The dread spread into her limbs. She had to drag her legs back to the bedroom.
With still no sign of Marcello, she took a quick shower and tried her hardest not to think of standing under this very shower only hours ago with him, when they’d returned from the restaurant. Brushed her teeth trying not to remember how, only hours ago, Marcello had stood at the adjoining sink brushing his own teeth.
Christina had laundered her clothes for her again, and when Victoria tugged her grey cashmere sweater over her head and then straightened it over her stomach, there was a beat when she thought she glimpsed the pounding of her heart pushing through her chest.
The door opened.
Marcello strode into the bedroom carrying two cups of coffee. He was already dressed for the office in a white shirt, navy trousers and a matching waistcoat.
‘Good morning, Victoria,’ he said in greeting, as if he were already back in the work office and had beaten her in by ten minutes. He put her coffee on the table by the armchair, and stood with his own close to the door. Already creating a distance between them. Already showing that this was the point they returned to how things should have stayed.
Her heart twisted to see his tie. Its knot was too big. Marcello was always precise with his knots.
‘You are ready?’ he asked.
Somehow she managed to form a nod.
He gave a sharper nod of his own. ‘Bene.The car will be here in fifteen minutes.’ He flashed his heartbreaking smile. ‘Bagels will be delivered momentarily.’
Bagels? In that moment, she couldn’t even conjure the image of one. The world was swimming around her and it was taking every ounce of her strength to keep hold of the emotions battering her into a bruise.

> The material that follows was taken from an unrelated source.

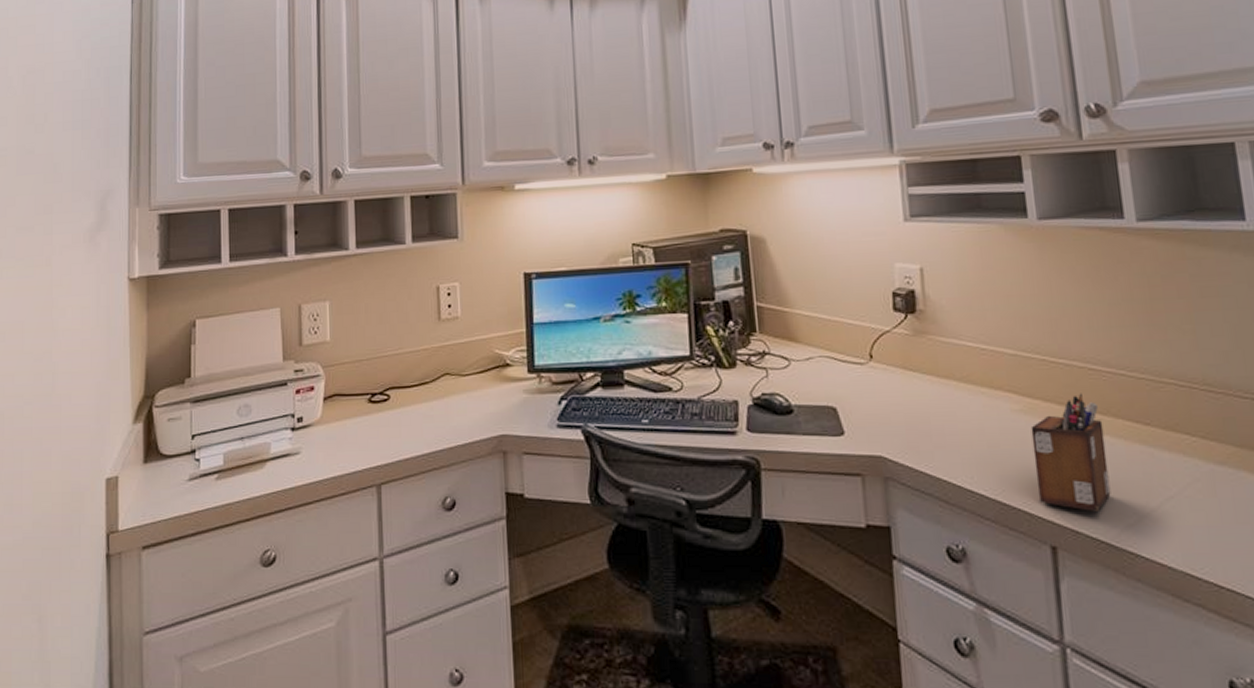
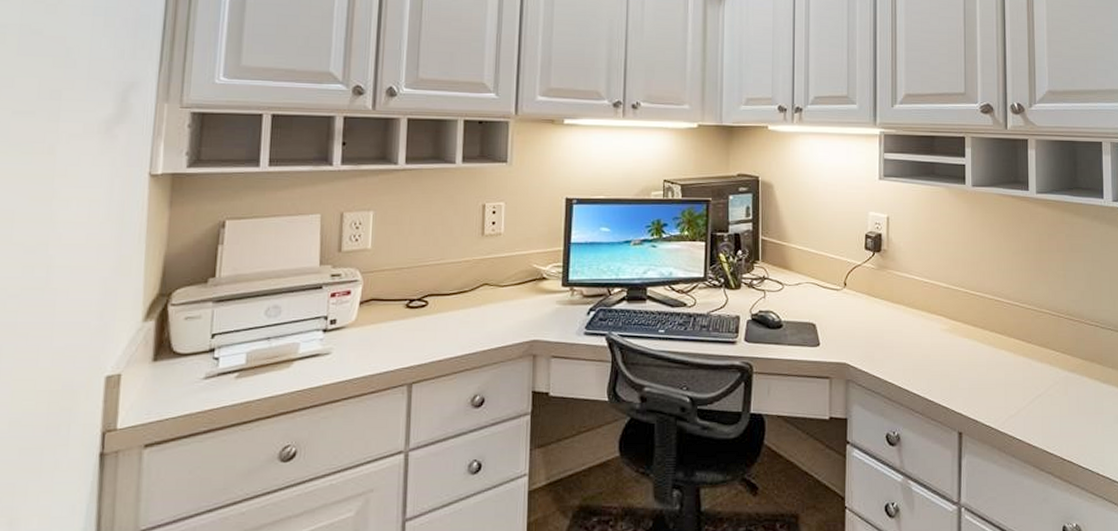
desk organizer: present [1031,393,1111,511] -> none [953,318,1001,406]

She thought she might be sick.
Gripping the cup tightly, she lifted it to her lips.
There was no comfort in the warm, familiar bittersweetness.
His tone became even lighter. ‘How did I do?’
He was unshaved, she realised with another twist of her heart. Unshaved for the office. It was a sight that made her want to cry. ‘You made it?’
Another dazzling smile. It didn’t meet his eyes. ‘My first attempt at making coffee in a decade. Marks out of ten?’
‘A definite nine,’ she croaked through her splintering heart.
‘It appears I am as naturally talented at making coffee as everything else,’ he said with a deadpan modesty that would normally make her laugh but now made her eyes fill with tears. ‘Other than cooking, that is. But do not think this means I will be taking on coffee-making duties in the office—this is strictly a one-time event.’
He continued talking as he reached for the door handle, his accent becoming more pronounced with every word. ‘We will stop at your apartment on our way to the office so you can change before the board meeting. I have already—’
‘Marcello, stop,’ she interrupted softly, unable to bear the faux normality a second longer.
His hand tightened around the door handle but his light expression didn’t change.
She shook her head whilst frantically blinking the tears away, and tried her hardest to control her wobbling chin. ‘I’m sorry but I can’t do this.’
Marcello’s grip on the door handle was so tight he could feel the bones of his knuckles press against his skin.
He could no longer ignore Victoria’s pallor. She was paler than she’d been since her illness. More than pale.
The weight he’d woken to in his guts spread and clamped his heart in a vice.
Her eyes shining with tears, she shook her head again.
He cleared his throat. ‘What can’t you do?’
But he knew. His weighted guts had known it the moment their eyes had locked together when he’d come back into the bedroom with their coffee. The misery contained in her stare.
Her grip on her cup was as tight as his hold on the door handle. ‘I can’t go back to the office and pretend that nothing happened between us.’